As a civil engineer and philosopher of science, my main concern is the lack of production and dissemination of usable knowledge with large impacts on the ecological and social crises. It is proven through pilote initiatives that when the public at large can participate to sustainability planning exercises (in cities, rural areas, neighbourhouds or even country wide) with scientists, social entrepreneurs and policy major transformations in the field of mobility, housing and food is perfectly possible. This optimism is however not really justified today. Indeed, societies are not investing in priority in such wide scale participatory knowledge mobilisation in the general interest. In contrast, important tools such as action research, technology assessment or citizen jury’s that were very much supported in the 1990ies are all less funded today.

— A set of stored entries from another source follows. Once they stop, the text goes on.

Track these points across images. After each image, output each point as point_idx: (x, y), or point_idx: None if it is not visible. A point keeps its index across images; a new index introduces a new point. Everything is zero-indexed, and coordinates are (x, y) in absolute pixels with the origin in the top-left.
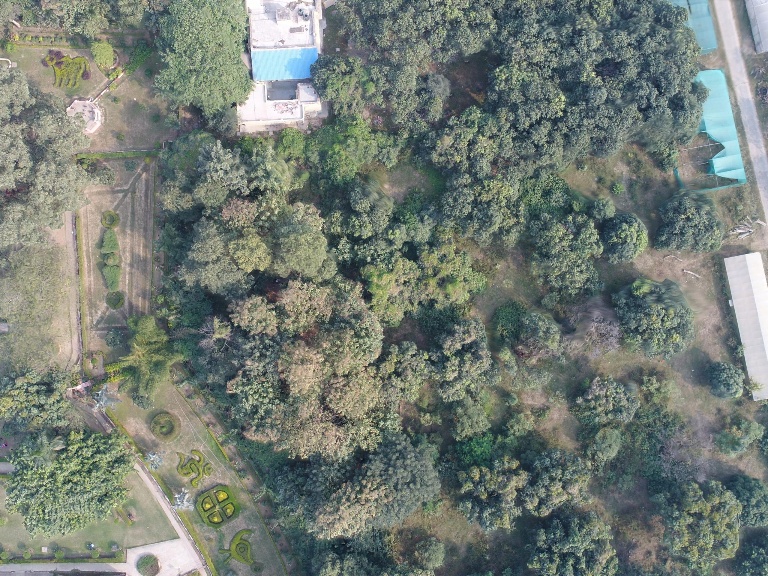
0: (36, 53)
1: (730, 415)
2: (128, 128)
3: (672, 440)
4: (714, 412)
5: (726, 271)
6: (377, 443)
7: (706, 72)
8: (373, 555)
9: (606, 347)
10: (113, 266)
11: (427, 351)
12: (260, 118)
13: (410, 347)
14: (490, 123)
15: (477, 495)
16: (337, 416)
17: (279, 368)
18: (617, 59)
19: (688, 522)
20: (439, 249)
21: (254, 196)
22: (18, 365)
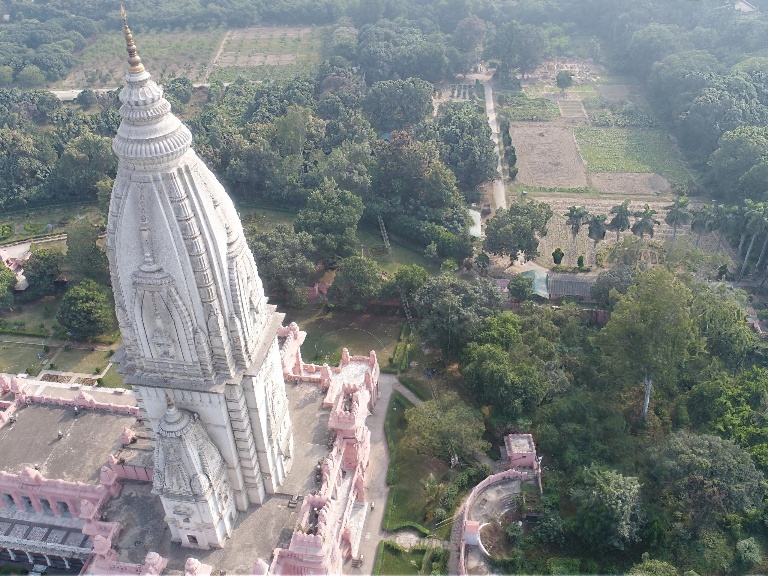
0: None
1: None
2: None
3: None
4: None
5: None
6: None
7: None
8: None
9: None
10: None
11: None
12: None
13: None
14: None
15: None
16: None
17: None
18: None
19: None
20: None
21: None
22: None
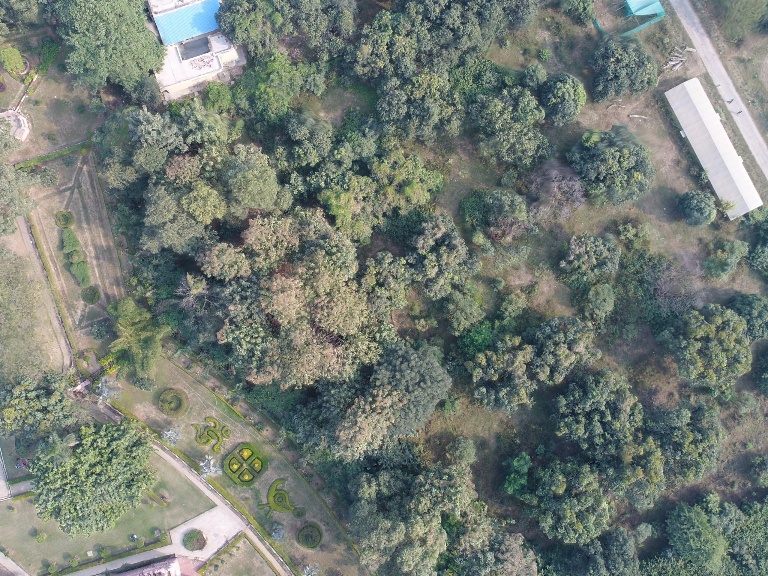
0: None
1: (712, 241)
2: (57, 127)
3: (662, 277)
4: (696, 243)
5: (670, 104)
6: (379, 355)
7: None
8: (407, 469)
9: (573, 204)
10: (79, 263)
11: (403, 257)
12: (180, 80)
13: (385, 256)
14: (402, 21)
15: (490, 382)
16: (332, 338)
17: (262, 304)
18: None
19: (697, 348)
20: (388, 158)
21: (194, 151)
22: (11, 376)
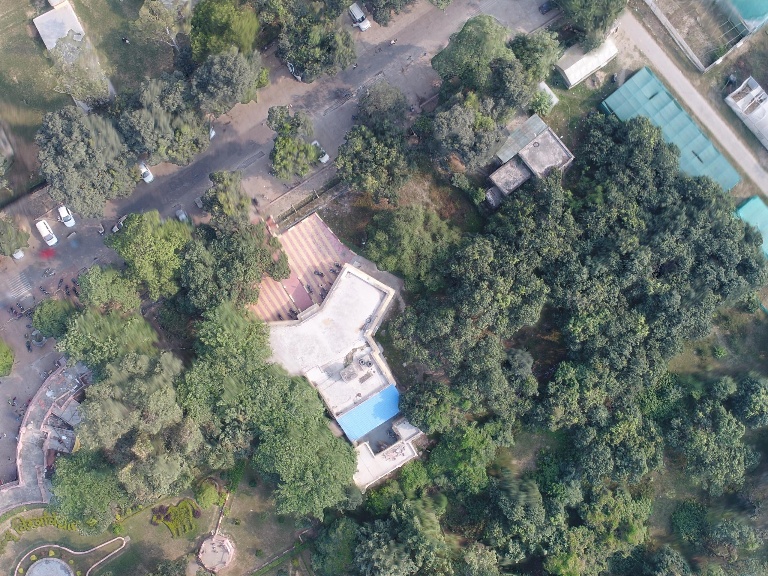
0: (141, 518)
1: None
2: (260, 540)
3: None
4: None
5: None
6: None
7: (744, 208)
8: None
9: None
10: None
11: None
12: (377, 475)
13: None
14: (589, 375)
15: None
16: None
17: None
18: (672, 259)
19: None
20: (599, 503)
21: (423, 567)
22: None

So the trend goes towards less citizen involvement, more focus on new technologies for increasing consumption and reliance on private technical consultancy.
What did I personally do, seen both the potential for change (my optimism) and the lack of societal response (my pessimism). First, start changing myself, as it is a good way to generate knowledge on solutions through
(1.1.) stop eating meat and fish, and eat less cheese (since 2017), while keeping a balanced diet following the Canadian nutritional guideliness (publicly funded on line tool to assess one’s nutritional balance)
(1.2.) stop travelling with the airplane for work (since 2018) and travel in priority with train and foldable bicycle, which is perfectly appropriate for reaching universities in cities llike Rotterdam and Metz, but even for conferences in Switzerland and Denmark one’s or twice a year.
Second, refocus on territorial issues and solutions in my research, co-constructed with societal partners, and work with my colleagues and junior researchers to innovate in research methdologies to do so. What I learned from this is that all this is perfectly feasable and moreover supportive of quality of work and social relations. However, the incentives still massively push in the opposite directions, so it is likelly to remain a challenge for some years to come.


Originally posted 2019-03-10 19:07:18.